Activity:
Beginning with the line that holds "- liver parenchyma", retype the rest of the listing exactly, last line included.

*** Opening of Data shown ***

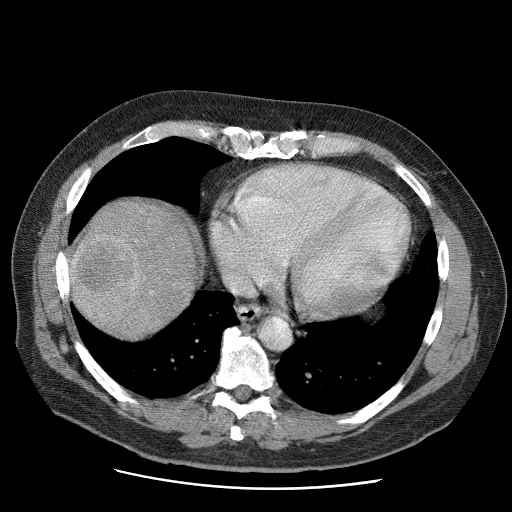
Contrast-enhanced abdominal CT (liver protocol), one axial slice. Slice 60 of 81 in the series (ordered by position). Reconstruction kernel STANDARD. 120 kVp. Soft-tissue window (W 400 / L 40 HU). 2.5 mm slice thickness. 512 × 512 image matrix, field of view 380 × 380 mm. From the clinical record (not read from this slice): diagnosis: hepatocellular carcinoma (patient treated with transarterial chemoembolisation; whether this scan precedes or follows treatment is not stated here); TNM stage (as recorded): Stage-IIIA; Child-Pugh class: A; tumour differentiation: moderately differentiated; tumour nodularity: multinodular.
Annotated regions visible in this slice (semi-automatic segmentation, software-assisted and operator-edited):
- liver parenchyma outside the tumour (the mass and vessels are separate outlines, so this box may not span the whole liver): bounding box <68,200,198,336> (left, top, right, bottom; pixels)
- mass: <68,231,145,324>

*** Close of Data shown ***

Exercise response:
- liver parenchyma outside the tumour (the mass and vessels are separate outlines, so this box may not span the whole liver): bounding box <68,200,198,336> (left, top, right, bottom; pixels)
- mass: <68,231,145,324>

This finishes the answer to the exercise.